BEGIN SUPPLIED RECORDS

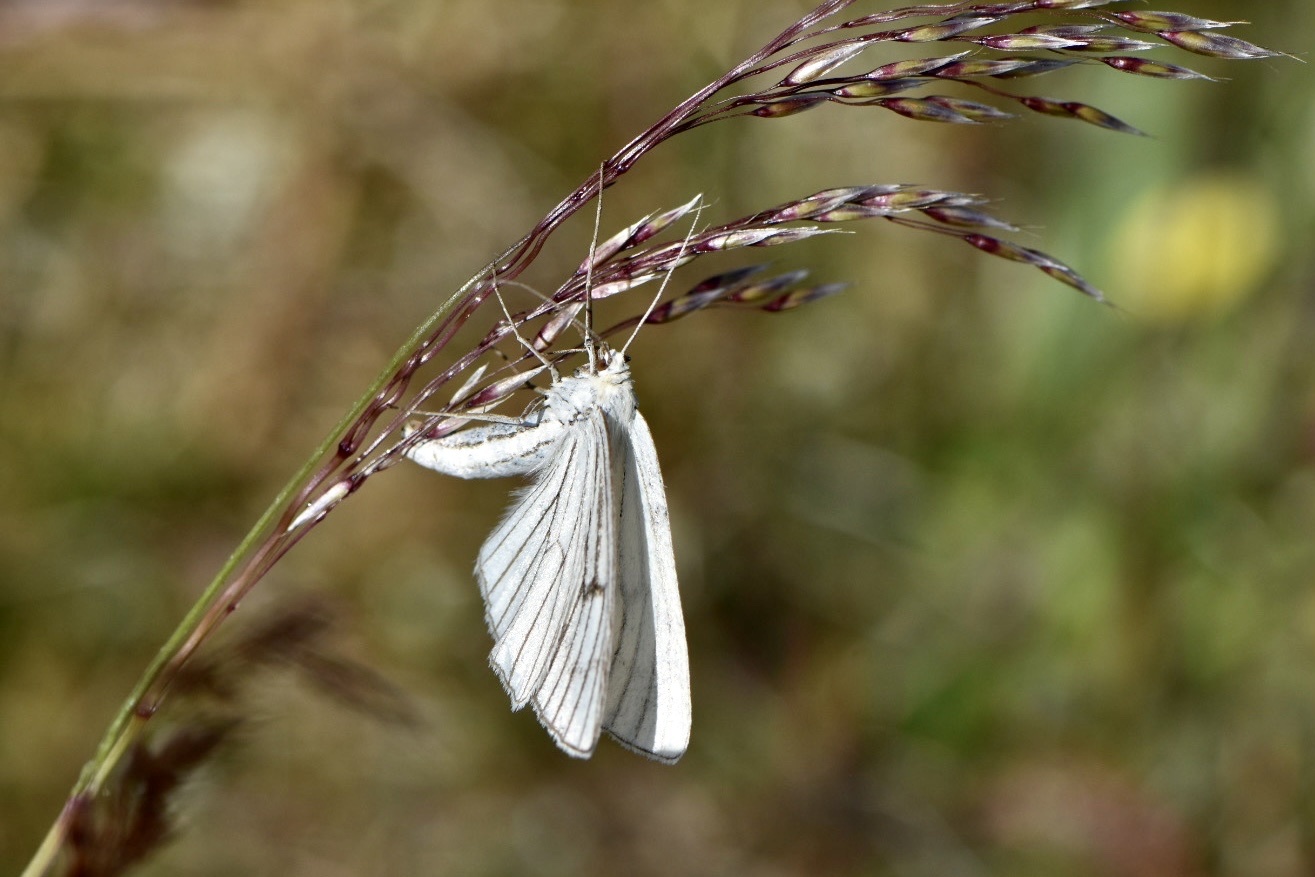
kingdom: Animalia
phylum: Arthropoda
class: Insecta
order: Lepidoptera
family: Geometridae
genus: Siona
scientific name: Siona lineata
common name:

END SUPPLIED RECORDS

§ **PROMPT**
Rewrite the lines of the rows, substituting "binomial name" for "scientific name" and keeping everything else the same. Omit the pictures.

§ **COMPLETED TASK**
kingdom: Animalia
phylum: Arthropoda
class: Insecta
order: Lepidoptera
family: Geometridae
genus: Siona
binomial name: Siona lineata
common name:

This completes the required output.